Count the lines in the data below that contain the string "сталинка", treating uppercase and lowercase as different. Reply with the number alone.

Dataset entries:
⁂
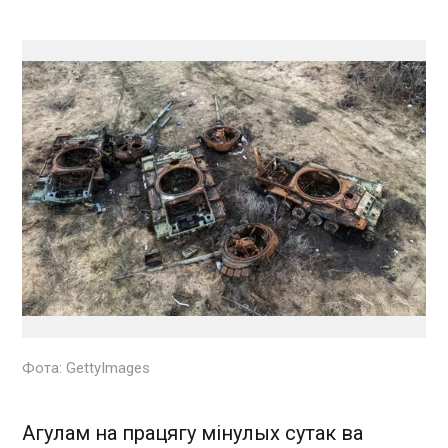
Фота: GettyImages
Агулам на працягу мінулых сутак ва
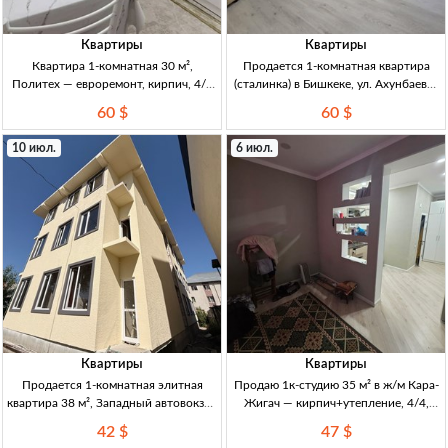
Квартиры
Квартиры
Квартира 1-комнатная 30 м²,
Продается 1-комнатная квартира
Политех — евроремонт, кирпич, 4/4
(сталинка) в Бишкеке, ул. Ахунбаева/
1к, 30м², 4/4, хрущевка, кирпич,
Шота Руставели — 30 м², 3/3 1к кв.,
60 $
60 $
евроремонт, техпаспорт, ц/отопл,
сталинка, кирпич, 30 м², этаж 3/3,
близко к центру, срочная продажа
ремонт, Бишкек (Ахунбаева/Шота
10 июл.
6 июл.
Руставели), 1963 г.п.
Квартиры
Квартиры
Продается 1-комнатная элитная
Продаю 1к-студию 35 м² в ж/м Кара-
квартира 38 м², Западный автовокзал
Жигач — кирпич+утепление, 4/4,
(3/4), ПСО, клубный дом 1к элитка
электроотопление 1к-студия, 35 м²;
42 $
47 $
38м², 3/4, ПСО (вайт-бокс), клубный
кирпич+утепл.; 4/4 эт.;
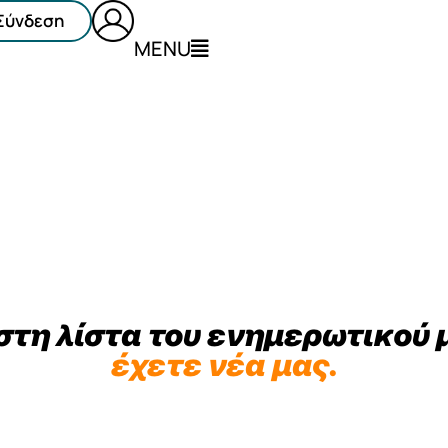
Σύνδεση
MENU
στη λίστα του ενημερωτικού μ
έχετε νέα μας.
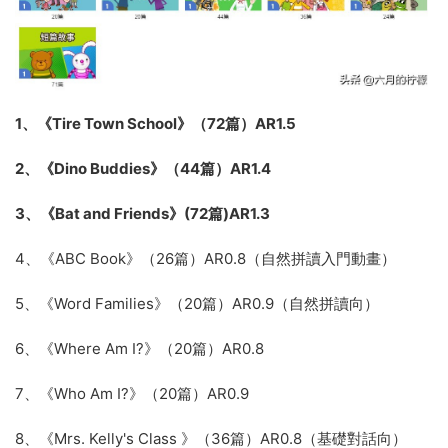
1、《Tire Town School》（72篇）AR1.5
2、《Dino Buddies》（44篇）AR1.4
3、《Bat and Friends》(72篇)AR1.3
4、《ABC Book》（26篇）AR0.8（自然拼讀入門動畫）
5、《Word Families》（20篇）AR0.9（自然拼讀向）
6、《Where Am I?》（20篇）AR0.8
7、《Who Am I?》（20篇）AR0.9
8、《Mrs. Kelly's Class 》（36篇）AR0.8（基礎對話向）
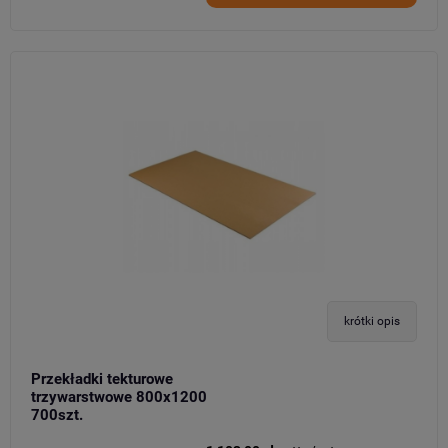
krótki opis
Przekładki tekturowe
trzywarstwowe 800x1200
700szt.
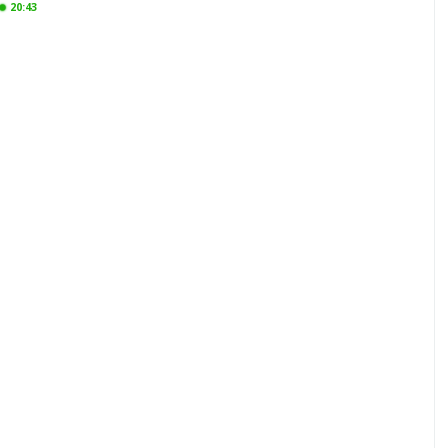
20:43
⁂
__RESPONSE BOX__: 2